▸ What you have to do
Begin at the first line of the data and copy each line through the one containing "ring dip: (158, 142)", that line included, with no pictures.

▸ Given information
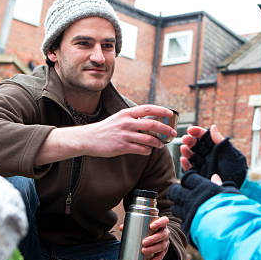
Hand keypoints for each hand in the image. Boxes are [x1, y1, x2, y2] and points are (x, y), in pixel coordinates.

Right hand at [36, 105, 177, 164]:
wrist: (88, 138)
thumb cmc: (106, 129)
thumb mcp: (119, 118)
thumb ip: (133, 119)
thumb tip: (150, 121)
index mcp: (126, 113)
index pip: (148, 108)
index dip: (161, 110)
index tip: (171, 113)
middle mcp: (126, 122)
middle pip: (152, 124)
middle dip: (165, 129)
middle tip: (172, 132)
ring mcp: (124, 135)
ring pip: (148, 139)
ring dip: (158, 142)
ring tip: (161, 144)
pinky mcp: (121, 147)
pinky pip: (140, 149)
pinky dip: (147, 150)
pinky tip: (148, 150)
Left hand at [118, 216, 169, 259]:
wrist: (153, 238)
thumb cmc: (146, 230)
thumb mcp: (141, 226)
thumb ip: (131, 226)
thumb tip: (121, 227)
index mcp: (162, 224)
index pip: (164, 221)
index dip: (159, 223)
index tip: (151, 226)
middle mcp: (165, 233)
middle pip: (162, 235)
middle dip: (153, 239)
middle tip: (143, 242)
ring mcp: (165, 242)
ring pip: (162, 246)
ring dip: (153, 249)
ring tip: (143, 251)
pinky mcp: (164, 251)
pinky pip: (161, 256)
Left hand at [168, 170, 240, 242]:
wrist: (233, 232)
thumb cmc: (236, 210)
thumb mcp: (231, 194)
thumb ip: (220, 185)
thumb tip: (214, 177)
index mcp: (203, 188)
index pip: (188, 178)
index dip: (189, 179)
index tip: (192, 182)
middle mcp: (192, 199)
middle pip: (175, 191)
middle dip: (177, 191)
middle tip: (183, 193)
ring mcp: (188, 214)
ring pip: (175, 208)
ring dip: (179, 207)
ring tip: (188, 208)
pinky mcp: (188, 229)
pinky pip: (182, 222)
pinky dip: (186, 221)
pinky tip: (194, 222)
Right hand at [179, 124, 247, 187]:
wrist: (236, 191)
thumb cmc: (237, 172)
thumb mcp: (231, 154)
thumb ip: (221, 142)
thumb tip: (213, 127)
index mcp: (217, 149)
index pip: (206, 138)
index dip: (198, 132)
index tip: (191, 129)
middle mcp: (209, 157)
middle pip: (197, 146)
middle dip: (190, 141)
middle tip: (186, 139)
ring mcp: (203, 167)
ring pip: (192, 157)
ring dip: (187, 151)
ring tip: (184, 148)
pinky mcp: (199, 177)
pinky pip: (190, 170)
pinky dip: (185, 164)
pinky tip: (184, 160)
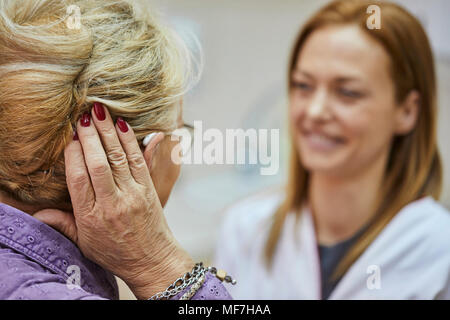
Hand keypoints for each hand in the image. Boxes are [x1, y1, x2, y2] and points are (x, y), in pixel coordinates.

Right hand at [34, 103, 192, 298]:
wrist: (152, 260)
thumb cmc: (116, 252)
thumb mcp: (85, 243)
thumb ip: (63, 224)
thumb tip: (40, 213)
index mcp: (91, 216)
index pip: (78, 179)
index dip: (74, 155)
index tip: (70, 138)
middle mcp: (112, 203)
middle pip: (98, 164)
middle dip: (90, 137)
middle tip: (83, 116)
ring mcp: (132, 195)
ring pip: (118, 158)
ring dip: (109, 133)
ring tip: (100, 112)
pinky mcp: (148, 190)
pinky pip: (138, 161)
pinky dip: (131, 142)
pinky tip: (124, 126)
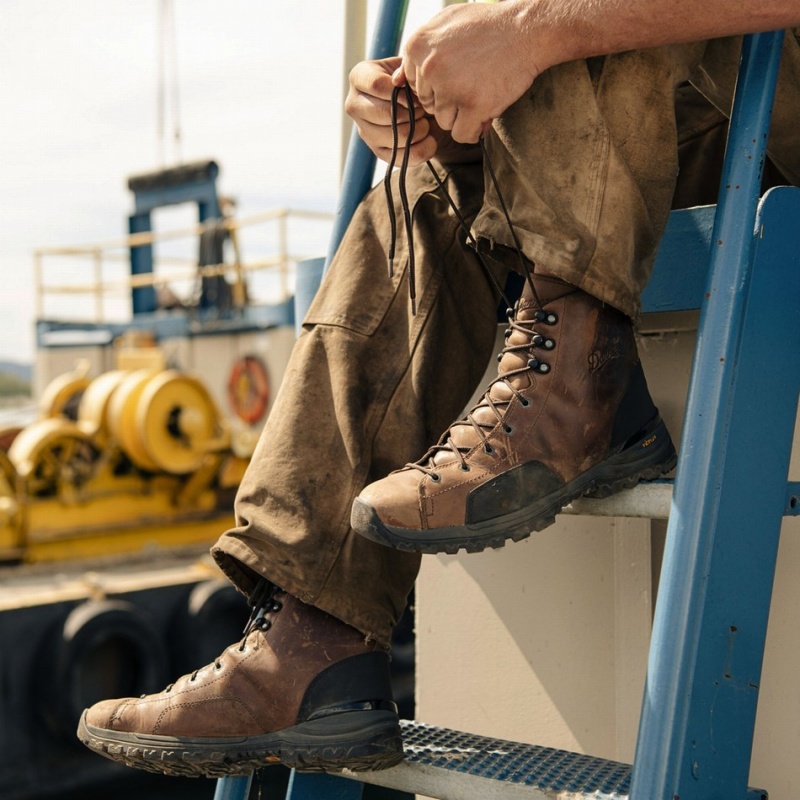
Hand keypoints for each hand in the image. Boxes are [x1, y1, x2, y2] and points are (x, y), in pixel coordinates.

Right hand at [345, 56, 437, 164]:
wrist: (419, 102)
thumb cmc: (412, 79)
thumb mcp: (410, 67)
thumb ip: (405, 69)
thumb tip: (398, 82)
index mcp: (359, 77)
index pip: (376, 85)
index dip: (401, 92)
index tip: (417, 96)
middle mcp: (355, 105)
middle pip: (386, 114)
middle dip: (412, 113)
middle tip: (423, 108)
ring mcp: (364, 131)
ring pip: (396, 137)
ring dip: (420, 129)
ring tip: (425, 121)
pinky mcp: (377, 152)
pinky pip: (403, 158)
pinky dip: (423, 149)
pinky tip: (429, 139)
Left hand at [395, 2, 541, 142]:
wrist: (526, 29)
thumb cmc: (487, 27)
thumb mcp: (445, 25)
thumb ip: (419, 53)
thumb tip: (396, 82)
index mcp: (417, 46)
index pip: (415, 86)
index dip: (438, 86)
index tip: (458, 75)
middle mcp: (429, 67)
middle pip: (429, 106)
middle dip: (450, 102)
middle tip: (475, 83)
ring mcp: (450, 88)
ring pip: (444, 122)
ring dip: (463, 116)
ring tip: (483, 93)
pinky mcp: (472, 106)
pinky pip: (462, 135)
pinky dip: (474, 130)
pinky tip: (486, 114)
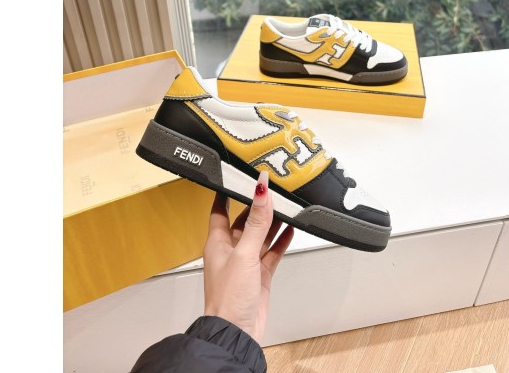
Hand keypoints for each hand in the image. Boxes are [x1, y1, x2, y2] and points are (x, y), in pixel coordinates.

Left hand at [203, 171, 293, 343]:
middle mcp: (231, 250)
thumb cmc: (228, 298)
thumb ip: (257, 222)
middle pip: (245, 220)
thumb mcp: (244, 253)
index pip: (220, 209)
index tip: (237, 175)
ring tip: (285, 204)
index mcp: (218, 242)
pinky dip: (281, 240)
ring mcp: (246, 263)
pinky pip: (271, 252)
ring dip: (271, 222)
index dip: (228, 192)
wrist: (236, 333)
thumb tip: (261, 192)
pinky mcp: (259, 275)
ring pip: (260, 235)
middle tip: (271, 189)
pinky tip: (290, 229)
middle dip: (257, 205)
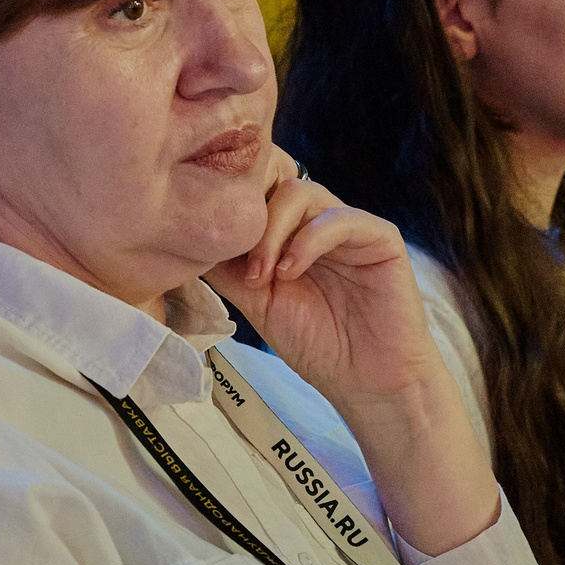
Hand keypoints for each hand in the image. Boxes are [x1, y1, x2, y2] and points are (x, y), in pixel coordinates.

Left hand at [203, 162, 440, 415]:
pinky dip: (308, 240)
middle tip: (245, 271)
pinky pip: (340, 218)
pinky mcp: (380, 237)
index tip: (213, 244)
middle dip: (250, 222)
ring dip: (273, 232)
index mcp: (292, 232)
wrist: (368, 382)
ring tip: (264, 276)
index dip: (233, 205)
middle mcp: (319, 221)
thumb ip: (228, 269)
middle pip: (273, 182)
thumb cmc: (318, 345)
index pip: (258, 191)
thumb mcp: (257, 303)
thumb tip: (184, 243)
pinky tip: (292, 272)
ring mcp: (350, 226)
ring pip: (301, 192)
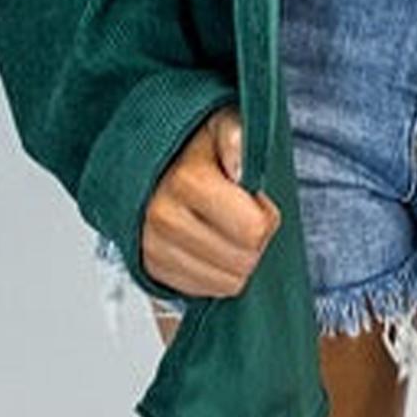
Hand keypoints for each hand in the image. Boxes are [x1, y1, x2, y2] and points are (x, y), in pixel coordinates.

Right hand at [140, 104, 281, 298]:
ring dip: (235, 260)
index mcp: (186, 182)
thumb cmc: (195, 146)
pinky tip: (209, 244)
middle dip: (254, 241)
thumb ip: (237, 138)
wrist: (154, 161)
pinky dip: (215, 273)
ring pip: (226, 283)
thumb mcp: (222, 124)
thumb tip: (240, 169)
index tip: (256, 199)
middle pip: (242, 262)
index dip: (266, 216)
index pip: (252, 230)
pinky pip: (204, 291)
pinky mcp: (150, 268)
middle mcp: (164, 218)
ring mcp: (154, 247)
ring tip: (224, 228)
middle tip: (242, 214)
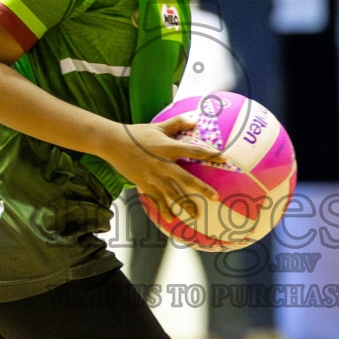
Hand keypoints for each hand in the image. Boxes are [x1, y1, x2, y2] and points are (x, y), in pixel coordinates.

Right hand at [101, 115, 221, 220]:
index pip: (194, 151)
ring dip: (185, 205)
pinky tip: (172, 218)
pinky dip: (163, 209)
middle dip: (202, 189)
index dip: (210, 155)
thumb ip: (177, 124)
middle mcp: (163, 163)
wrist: (114, 143)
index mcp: (168, 147)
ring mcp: (153, 176)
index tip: (224, 160)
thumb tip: (195, 120)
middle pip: (186, 178)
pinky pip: (156, 199)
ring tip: (196, 215)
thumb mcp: (158, 127)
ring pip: (172, 193)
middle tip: (216, 198)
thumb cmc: (137, 133)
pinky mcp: (144, 183)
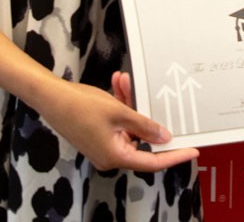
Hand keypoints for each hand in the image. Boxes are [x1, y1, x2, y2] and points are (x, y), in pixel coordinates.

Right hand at [37, 77, 198, 172]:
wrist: (51, 98)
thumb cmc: (81, 106)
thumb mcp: (118, 112)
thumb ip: (144, 125)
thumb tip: (164, 137)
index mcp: (116, 156)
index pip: (152, 161)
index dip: (174, 155)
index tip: (192, 150)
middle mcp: (110, 155)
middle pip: (140, 139)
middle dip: (145, 114)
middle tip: (151, 96)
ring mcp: (103, 145)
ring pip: (128, 126)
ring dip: (130, 103)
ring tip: (125, 81)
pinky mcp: (97, 134)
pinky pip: (117, 122)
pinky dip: (119, 104)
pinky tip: (118, 83)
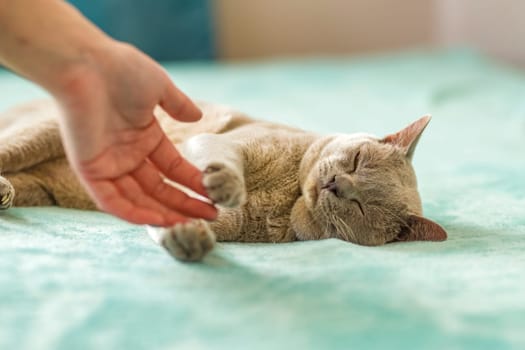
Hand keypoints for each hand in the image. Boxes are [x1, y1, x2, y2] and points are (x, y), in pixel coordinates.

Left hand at [55, 42, 216, 225]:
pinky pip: (113, 201)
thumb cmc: (122, 69)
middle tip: (210, 217)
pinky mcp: (90, 171)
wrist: (86, 65)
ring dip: (163, 214)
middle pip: (159, 189)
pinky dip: (134, 213)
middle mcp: (128, 154)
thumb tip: (197, 116)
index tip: (213, 196)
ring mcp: (109, 164)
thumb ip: (178, 104)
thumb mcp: (160, 87)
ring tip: (190, 225)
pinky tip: (159, 221)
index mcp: (144, 136)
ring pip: (138, 199)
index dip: (193, 183)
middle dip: (184, 204)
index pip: (172, 168)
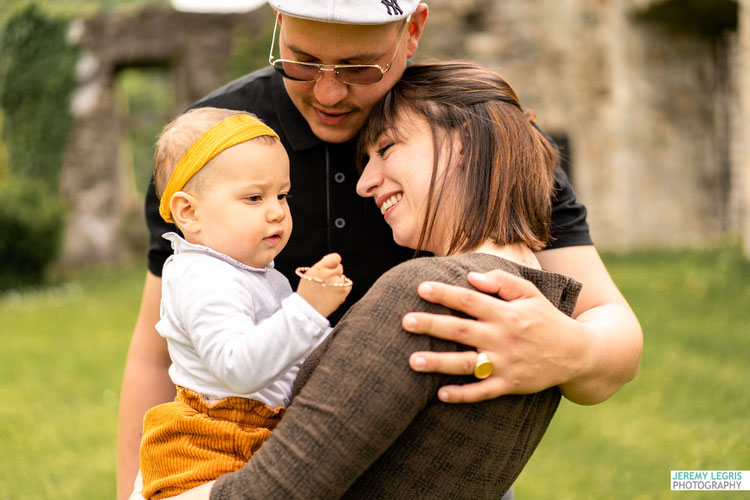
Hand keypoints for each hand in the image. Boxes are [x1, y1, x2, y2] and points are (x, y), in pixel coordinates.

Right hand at [297, 253, 351, 316]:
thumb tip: (331, 259)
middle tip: (326, 281)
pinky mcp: (343, 292)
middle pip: (339, 267)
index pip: (336, 257)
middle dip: (334, 273)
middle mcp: (330, 274)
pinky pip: (347, 285)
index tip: (331, 266)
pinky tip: (333, 293)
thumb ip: (320, 266)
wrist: (308, 311)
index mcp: (320, 268)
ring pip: (343, 277)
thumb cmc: (307, 292)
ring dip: (337, 281)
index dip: (333, 262)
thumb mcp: (308, 274)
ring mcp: (338, 283)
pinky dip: (342, 288)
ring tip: (328, 290)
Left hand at [403, 269, 587, 402]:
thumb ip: (502, 282)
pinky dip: (463, 395)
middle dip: (431, 325)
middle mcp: (502, 338)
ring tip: (412, 361)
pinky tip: (440, 394)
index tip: (420, 289)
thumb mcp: (530, 293)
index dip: (444, 294)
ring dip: (438, 363)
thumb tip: (471, 277)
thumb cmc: (546, 318)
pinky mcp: (509, 385)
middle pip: (460, 330)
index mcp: (505, 313)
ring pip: (466, 364)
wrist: (577, 353)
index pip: (469, 300)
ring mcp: (505, 363)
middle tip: (404, 322)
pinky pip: (482, 392)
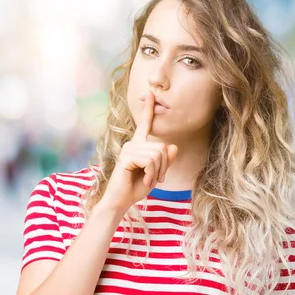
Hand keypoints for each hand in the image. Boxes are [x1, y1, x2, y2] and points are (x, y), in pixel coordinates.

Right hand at [100, 91, 177, 211]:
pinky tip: (144, 181)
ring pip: (157, 154)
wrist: (121, 201)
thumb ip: (165, 160)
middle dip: (164, 166)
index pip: (145, 124)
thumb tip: (173, 146)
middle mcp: (133, 144)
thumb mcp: (157, 173)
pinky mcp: (126, 157)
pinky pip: (150, 162)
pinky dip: (152, 174)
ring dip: (158, 172)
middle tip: (156, 179)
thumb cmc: (137, 187)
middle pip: (162, 147)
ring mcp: (128, 149)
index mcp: (139, 145)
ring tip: (149, 180)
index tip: (150, 92)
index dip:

▸ Your response
Hand keypoints for each hand in the image. Boxes are [x1, y1, x2, y2] and points are (x, y), in pixel coordinates.

Right hand at [36, 105, 177, 164]:
wrist: (88, 138)
thumb cmc: (106, 129)
thumb mcp: (119, 118)
thumb ip: (133, 119)
thumb tip: (150, 121)
index mcp: (126, 113)
index pip: (148, 108)
index dip: (161, 110)
index tip: (171, 113)
middle mcp: (126, 122)
middle pip: (152, 124)
middle dip: (165, 129)
middle tip: (172, 132)
ring mcp: (124, 135)
ring pip: (148, 139)
ring dip: (158, 142)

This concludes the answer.